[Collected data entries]
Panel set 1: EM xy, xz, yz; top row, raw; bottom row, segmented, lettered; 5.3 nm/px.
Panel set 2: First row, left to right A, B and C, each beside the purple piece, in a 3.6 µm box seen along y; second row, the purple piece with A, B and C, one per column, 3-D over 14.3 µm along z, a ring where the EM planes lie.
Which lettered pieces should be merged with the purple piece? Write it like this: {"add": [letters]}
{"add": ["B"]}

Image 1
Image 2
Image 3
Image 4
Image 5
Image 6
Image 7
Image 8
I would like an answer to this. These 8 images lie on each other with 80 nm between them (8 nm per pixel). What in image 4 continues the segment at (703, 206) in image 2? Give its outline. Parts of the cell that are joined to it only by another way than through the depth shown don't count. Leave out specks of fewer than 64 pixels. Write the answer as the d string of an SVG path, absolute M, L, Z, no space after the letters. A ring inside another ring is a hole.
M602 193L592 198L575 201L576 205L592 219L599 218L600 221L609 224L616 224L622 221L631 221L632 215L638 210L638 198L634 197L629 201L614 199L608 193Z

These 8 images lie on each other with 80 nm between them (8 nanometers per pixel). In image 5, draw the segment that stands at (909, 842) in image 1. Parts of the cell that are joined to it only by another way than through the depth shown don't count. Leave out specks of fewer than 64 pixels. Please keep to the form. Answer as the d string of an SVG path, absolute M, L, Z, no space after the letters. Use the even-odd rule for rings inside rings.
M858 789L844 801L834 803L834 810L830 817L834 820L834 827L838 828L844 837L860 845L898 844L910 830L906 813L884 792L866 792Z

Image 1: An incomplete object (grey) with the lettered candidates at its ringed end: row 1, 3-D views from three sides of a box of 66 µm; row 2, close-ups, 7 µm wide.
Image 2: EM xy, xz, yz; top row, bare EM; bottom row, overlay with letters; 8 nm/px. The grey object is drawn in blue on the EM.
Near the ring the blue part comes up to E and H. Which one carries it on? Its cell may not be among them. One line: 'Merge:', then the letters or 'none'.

PROBLEM DESCRIPTION = Every line above is to be transcribed exactly, with nothing dropped.

TASK RESULT =
Panel set 1: EM xy, xz, yz; top row, raw; bottom row, segmented, lettered; 5.3 nm/px.
Panel set 2: First row, left to right A, B and C, each beside the purple piece, in a 3.6 µm box seen along y; second row, the purple piece with A, B and C, one per column, 3-D over 14.3 µm along z, a ring where the EM planes lie.
Which lettered pieces should be merged with the purple piece? Write it like this: {"add": [letters]}
{"add": ["B"]}

Image 1
Image 2
Image 3
Image 4
Image 5
Image 6
Image 7
Image 8
I would like an answer to this. These 8 images lie on each other with 80 nm between them (8 nm per pixel). What in image 4 continues the segment at (703, 206) in image 2? Give its outline. Parts of the cell that are joined to it only by another way than through the depth shown don't count. Leave out specks of fewer than 64 pixels. Write the answer as the d string of an SVG path, absolute M, L, Z, no space after the letters. A ring inside another ring is a hole.
M602 193L592 198L575 201L576 205L592 219L599 218L600 221L609 224L616 224L622 221L631 221L632 215L638 210L638 198L634 197L629 201L614 199L608 193Z

These 8 images lie on each other with 80 nm between them (8 nanometers per pixel). In image 5, draw the segment that stands at (909, 842) in image 1. Parts of the cell that are joined to it only by another way than through the depth shown don't count. Leave out specks of fewer than 64 pixels. Please keep to the form. Answer as the d string of an SVG path, absolute M, L, Z, no space after the letters. Use the even-odd rule for rings inside rings.
M858 789L844 801L834 803L834 810L830 817L834 820L834 827L838 828L844 837L860 845L898 844L910 830L906 813L884 792L866 792Z

Image 1: An incomplete object (grey) with the lettered candidates at its ringed end: row 1, 3-D views from three sides of a box of 66 µm; row 2, close-ups, 7 µm wide.
Image 2: EM xy, xz, yz; top row, bare EM; bottom row, overlay with letters; 8 nm/px. The grey object is drawn in blue on the EM.
Near the ring the blue part comes up to E and H. Which one carries it on? Its cell may not be among them. One line: 'Merge:', then the letters or 'none'.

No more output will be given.